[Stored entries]
········

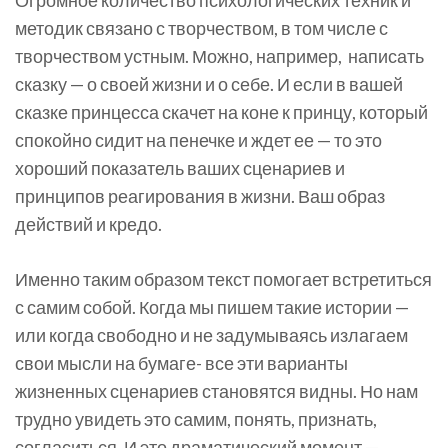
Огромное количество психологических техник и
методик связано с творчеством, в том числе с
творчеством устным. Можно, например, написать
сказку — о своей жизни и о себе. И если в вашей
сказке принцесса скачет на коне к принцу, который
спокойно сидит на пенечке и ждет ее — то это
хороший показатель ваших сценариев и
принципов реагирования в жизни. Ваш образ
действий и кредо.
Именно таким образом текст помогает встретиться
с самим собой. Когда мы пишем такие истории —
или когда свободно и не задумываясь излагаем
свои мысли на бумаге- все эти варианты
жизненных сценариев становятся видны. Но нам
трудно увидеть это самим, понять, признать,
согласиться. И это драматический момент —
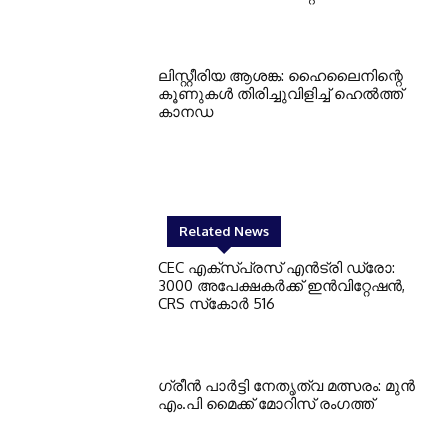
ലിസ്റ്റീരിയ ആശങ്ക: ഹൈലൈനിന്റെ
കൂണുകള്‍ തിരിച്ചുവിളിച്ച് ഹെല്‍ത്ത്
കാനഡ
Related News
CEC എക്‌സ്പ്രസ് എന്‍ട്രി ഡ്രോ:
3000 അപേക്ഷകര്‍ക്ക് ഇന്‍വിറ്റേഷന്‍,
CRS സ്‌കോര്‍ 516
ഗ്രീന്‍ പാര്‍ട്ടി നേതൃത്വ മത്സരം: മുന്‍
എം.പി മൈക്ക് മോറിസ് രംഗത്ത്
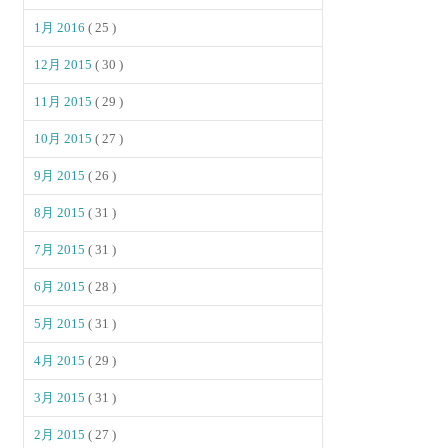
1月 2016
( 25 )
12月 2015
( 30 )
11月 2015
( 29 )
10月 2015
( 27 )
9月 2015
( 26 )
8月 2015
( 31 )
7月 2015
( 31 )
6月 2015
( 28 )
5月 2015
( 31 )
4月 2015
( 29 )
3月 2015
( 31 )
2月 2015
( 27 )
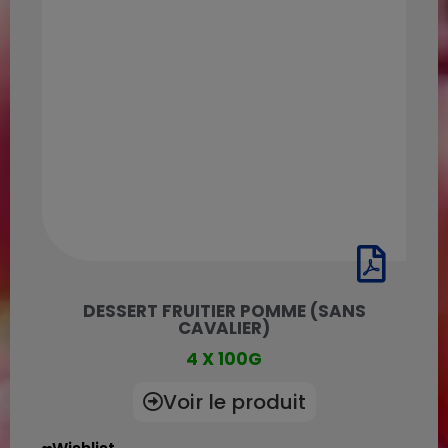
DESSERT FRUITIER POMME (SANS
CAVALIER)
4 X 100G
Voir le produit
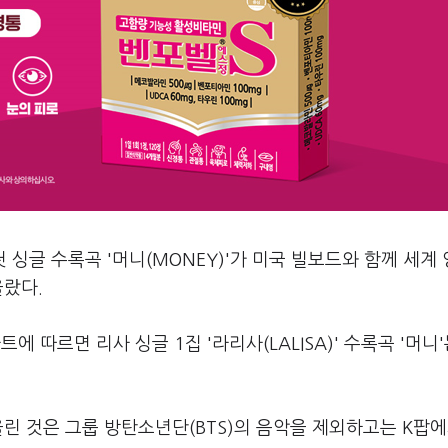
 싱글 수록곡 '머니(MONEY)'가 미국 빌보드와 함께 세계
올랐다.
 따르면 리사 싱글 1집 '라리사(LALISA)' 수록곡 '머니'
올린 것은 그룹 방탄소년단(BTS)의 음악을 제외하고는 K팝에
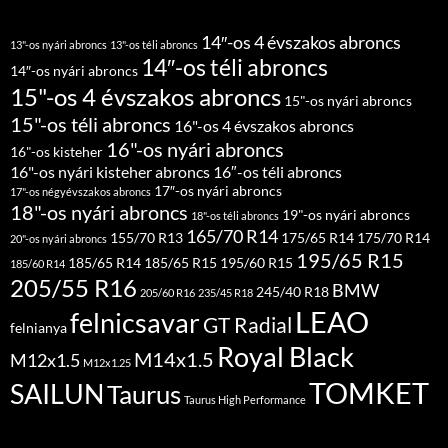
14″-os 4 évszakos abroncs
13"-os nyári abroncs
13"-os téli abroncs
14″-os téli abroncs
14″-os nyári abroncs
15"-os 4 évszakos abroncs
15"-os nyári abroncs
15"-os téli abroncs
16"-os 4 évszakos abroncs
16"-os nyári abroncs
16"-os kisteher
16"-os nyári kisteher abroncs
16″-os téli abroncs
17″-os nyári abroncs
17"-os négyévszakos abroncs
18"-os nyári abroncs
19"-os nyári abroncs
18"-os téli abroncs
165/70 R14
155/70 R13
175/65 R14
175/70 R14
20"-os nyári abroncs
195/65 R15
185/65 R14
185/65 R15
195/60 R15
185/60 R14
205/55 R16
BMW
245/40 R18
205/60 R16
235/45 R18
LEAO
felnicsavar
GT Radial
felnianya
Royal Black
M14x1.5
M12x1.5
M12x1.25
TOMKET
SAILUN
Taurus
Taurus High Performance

········

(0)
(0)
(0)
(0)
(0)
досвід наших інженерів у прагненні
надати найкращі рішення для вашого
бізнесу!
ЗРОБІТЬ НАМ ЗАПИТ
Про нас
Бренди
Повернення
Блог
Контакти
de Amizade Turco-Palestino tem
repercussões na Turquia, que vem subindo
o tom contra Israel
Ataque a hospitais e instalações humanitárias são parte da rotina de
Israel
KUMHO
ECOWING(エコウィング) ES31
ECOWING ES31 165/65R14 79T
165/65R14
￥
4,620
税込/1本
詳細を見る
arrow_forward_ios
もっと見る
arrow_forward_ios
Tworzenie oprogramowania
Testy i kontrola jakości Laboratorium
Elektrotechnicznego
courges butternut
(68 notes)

········

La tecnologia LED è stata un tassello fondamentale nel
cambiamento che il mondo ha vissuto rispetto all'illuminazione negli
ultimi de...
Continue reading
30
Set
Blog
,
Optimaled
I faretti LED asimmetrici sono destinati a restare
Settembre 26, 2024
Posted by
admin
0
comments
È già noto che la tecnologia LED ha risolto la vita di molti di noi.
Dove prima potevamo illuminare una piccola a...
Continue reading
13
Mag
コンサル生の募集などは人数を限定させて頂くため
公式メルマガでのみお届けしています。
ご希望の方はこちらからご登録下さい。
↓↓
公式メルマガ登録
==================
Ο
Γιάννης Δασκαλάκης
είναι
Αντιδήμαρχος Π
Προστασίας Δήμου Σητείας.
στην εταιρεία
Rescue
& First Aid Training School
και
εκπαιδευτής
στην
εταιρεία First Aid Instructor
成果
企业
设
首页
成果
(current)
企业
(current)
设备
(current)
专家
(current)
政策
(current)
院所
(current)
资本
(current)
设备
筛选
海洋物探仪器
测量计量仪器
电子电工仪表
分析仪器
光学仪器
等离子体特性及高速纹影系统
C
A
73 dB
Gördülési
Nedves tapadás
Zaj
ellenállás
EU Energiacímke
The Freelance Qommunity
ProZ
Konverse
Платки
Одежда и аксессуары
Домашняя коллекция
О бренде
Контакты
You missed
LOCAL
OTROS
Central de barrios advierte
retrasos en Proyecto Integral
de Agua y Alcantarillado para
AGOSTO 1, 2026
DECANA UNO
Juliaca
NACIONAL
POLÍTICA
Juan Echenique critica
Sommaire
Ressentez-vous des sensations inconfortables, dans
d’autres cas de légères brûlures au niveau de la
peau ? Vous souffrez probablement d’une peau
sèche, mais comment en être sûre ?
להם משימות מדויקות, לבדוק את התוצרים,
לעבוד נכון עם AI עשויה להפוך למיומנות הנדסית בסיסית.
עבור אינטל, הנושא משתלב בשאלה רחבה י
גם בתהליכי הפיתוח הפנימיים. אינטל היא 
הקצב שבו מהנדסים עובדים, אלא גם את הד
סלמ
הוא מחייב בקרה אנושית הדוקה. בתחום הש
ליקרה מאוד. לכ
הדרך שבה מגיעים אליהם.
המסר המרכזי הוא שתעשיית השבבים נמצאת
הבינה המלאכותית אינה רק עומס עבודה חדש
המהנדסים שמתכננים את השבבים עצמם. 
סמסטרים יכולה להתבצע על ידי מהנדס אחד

········

- **Directive**
Return a copy of every line in the records that includes the string "אינטל".

- **Exercise response**
עבור אינטל, הנושא משתלב בשאלה רחבה י
גם בתהליכי הפיתוח הפנימיים. אינטל היא 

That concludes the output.